• Directions: All entries below must be output word for word, and the pictures left behind.

[Rendered images with source text]

=-=-=

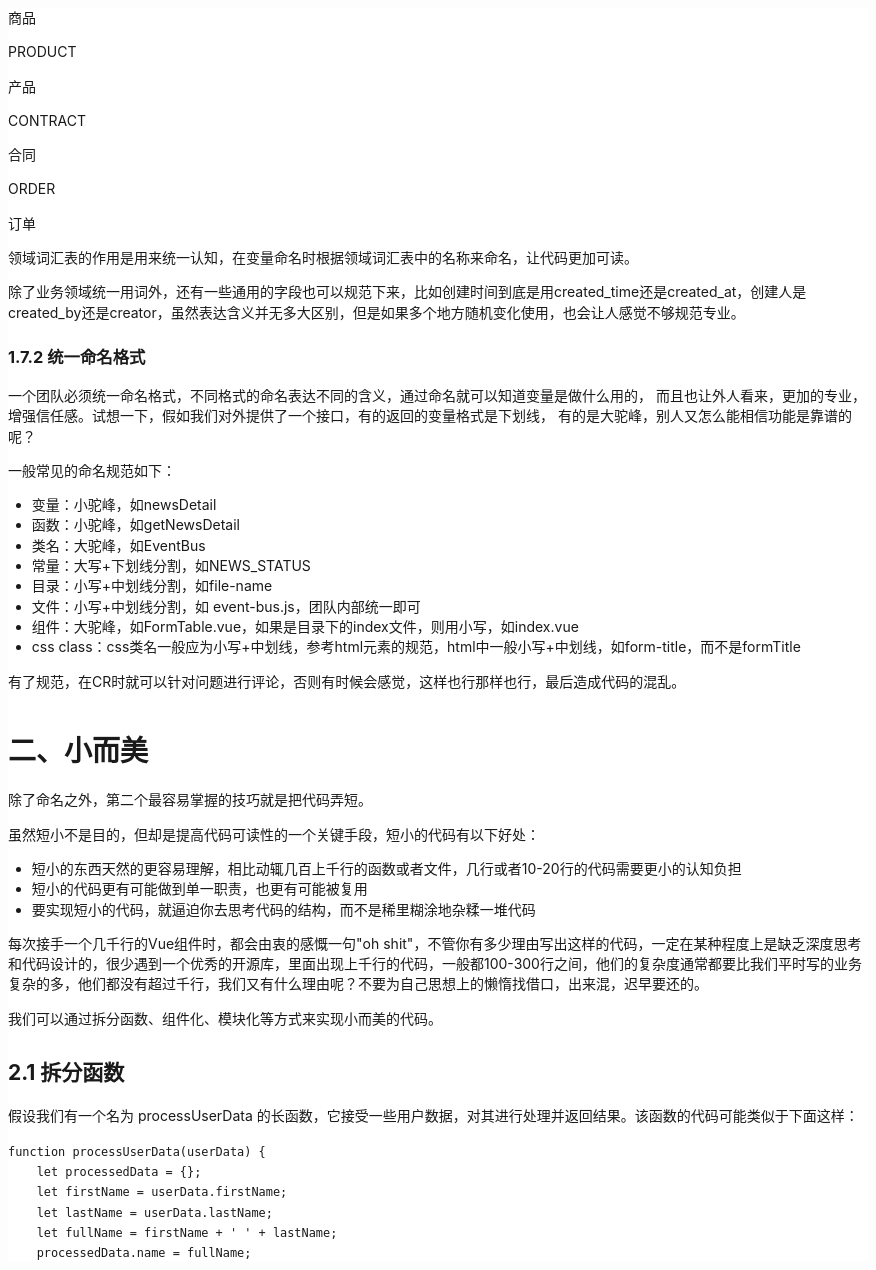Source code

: 商品

PRODUCT

产品

CONTRACT

合同

ORDER

订单

领域词汇表的作用是用来统一认知，在变量命名时根据领域词汇表中的名称来命名，让代码更加可读。

除了业务领域统一用词外，还有一些通用的字段也可以规范下来，比如创建时间到底是用created\_time还是created\_at，创建人是created\_by还是creator，虽然表达含义并无多大区别，但是如果多个地方随机变化使用，也会让人感觉不够规范专业。

### 1.7.2 统一命名格式

一个团队必须统一命名格式，不同格式的命名表达不同的含义，通过命名就可以知道变量是做什么用的， 而且也让外人看来，更加的专业，增强信任感。试想一下，假如我们对外提供了一个接口，有的返回的变量格式是下划线， 有的是大驼峰，别人又怎么能相信功能是靠谱的呢？

一般常见的命名规范如下：

*   变量：小驼峰，如newsDetail
*   函数：小驼峰，如getNewsDetail
*   类名：大驼峰，如EventBus
*   常量：大写+下划线分割，如NEWS\_STATUS
*   目录：小写+中划线分割，如file-name
*   文件：小写+中划线分割，如 event-bus.js，团队内部统一即可
*   组件：大驼峰，如FormTable.vue，如果是目录下的index文件，则用小写，如index.vue
*   css class：css类名一般应为小写+中划线，参考html元素的规范，html中一般小写+中划线，如form-title，而不是formTitle

有了规范，在CR时就可以针对问题进行评论，否则有时候会感觉，这样也行那样也行，最后造成代码的混乱。

二、小而美
=====

除了命名之外，第二个最容易掌握的技巧就是把代码弄短。

虽然短小不是目的，但却是提高代码可读性的一个关键手段，短小的代码有以下好处：

*   短小的东西天然的更容易理解，相比动辄几百上千行的函数或者文件，几行或者10-20行的代码需要更小的认知负担
*   短小的代码更有可能做到单一职责，也更有可能被复用
*   要实现短小的代码，就逼迫你去思考代码的结构，而不是稀里糊涂地杂糅一堆代码

每次接手一个几千行的Vue组件时，都会由衷的感慨一句"oh shit"，不管你有多少理由写出这样的代码，一定在某种程度上是缺乏深度思考和代码设计的，很少遇到一个优秀的开源库，里面出现上千行的代码，一般都100-300行之间，他们的复杂度通常都要比我们平时写的业务复杂的多，他们都没有超过千行，我们又有什么理由呢？不要为自己思想上的懒惰找借口，出来混，迟早要还的。

我们可以通过拆分函数、组件化、模块化等方式来实现小而美的代码。

2.1 拆分函数
--------

假设我们有一个名为 processUserData 的长函数，它接受一些用户数据，对其进行处理并返回结果。该函数的代码可能类似于下面这样：

    function processUserData(userData) {
        let processedData = {};
        let firstName = userData.firstName;
        let lastName = userData.lastName;
        let fullName = firstName + ' ' + lastName;
        processedData.name = fullName;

=-=-=

• Completed exercise:
Source code

: 商品

PRODUCT

产品

CONTRACT

合同

ORDER

订单

领域词汇表的作用是用来统一认知，在变量命名时根据领域词汇表中的名称来命名，让代码更加可读。

除了业务领域统一用词外，还有一些通用的字段也可以规范下来，比如创建时间到底是用created\_time还是created\_at，创建人是created\_by还是creator，虽然表达含义并无多大区别，但是如果多个地方随机变化使用，也会让人感觉不够规范专业。

### 1.7.2 统一命名格式

一个团队必须统一命名格式，不同格式的命名表达不同的含义，通过命名就可以知道变量是做什么用的， 而且也让外人看来，更加的专业，增强信任感。试想一下，假如我们对外提供了一个接口，有的返回的变量格式是下划线， 有的是大驼峰，别人又怎么能相信功能是靠谱的呢？

一般常见的命名规范如下：

*   变量：小驼峰，如newsDetail
*   函数：小驼峰，如getNewsDetail
*   类名：大驼峰，如EventBus
*   常量：大写+下划线分割，如NEWS\_STATUS
*   目录：小写+中划线分割，如file-name
*   文件：小写+中划线分割，如 event-bus.js，团队内部统一即可
*   组件：大驼峰，如FormTable.vue，如果是目录下的index文件，则用小写，如index.vue
*   css class：css类名一般应为小写+中划线，参考html元素的规范，html中一般小写+中划线，如form-title，而不是formTitle

有了规范，在CR时就可以针对问题进行评论，否则有时候会感觉，这样也行那样也行，最后造成代码的混乱。

二、小而美
=====

除了命名之外，第二个最容易掌握的技巧就是把代码弄短。

虽然短小不是目的，但却是提高代码可读性的一个关键手段，短小的代码有以下好处：

*   短小的东西天然的更容易理解，相比动辄几百上千行的函数或者文件，几行或者10-20行的代码需要更小的认知负担
*   短小的代码更有可能做到单一职责，也更有可能被复用
*   要实现短小的代码，就逼迫你去思考代码的结构，而不是稀里糊涂地杂糅一堆代码

每次接手一个几千行的Vue组件时，都会由衷的感慨一句"oh shit"，不管你有多少理由写出这样的代码，一定在某种程度上是缺乏深度思考和代码设计的，很少遇到一个优秀的开源库，里面出现上千行的代码，一般都100-300行之间，他们的复杂度通常都要比我们平时写的业务复杂的多，他们都没有超过千行，我们又有什么理由呢？不要为自己思想上的懒惰找借口，出来混，迟早要还的。

我们可以通过拆分函数、组件化、模块化等方式来实现小而美的代码。

2.1 拆分函数
--------

假设我们有一个名为 processUserData 的长函数，它接受一些用户数据，对其进行处理并返回结果。该函数的代码可能类似于下面这样：

    function processUserData(userData) {
        let processedData = {};
        let firstName = userData.firstName;
        let lastName = userData.lastName;
        let fullName = firstName + ' ' + lastName;
        processedData.name = fullName;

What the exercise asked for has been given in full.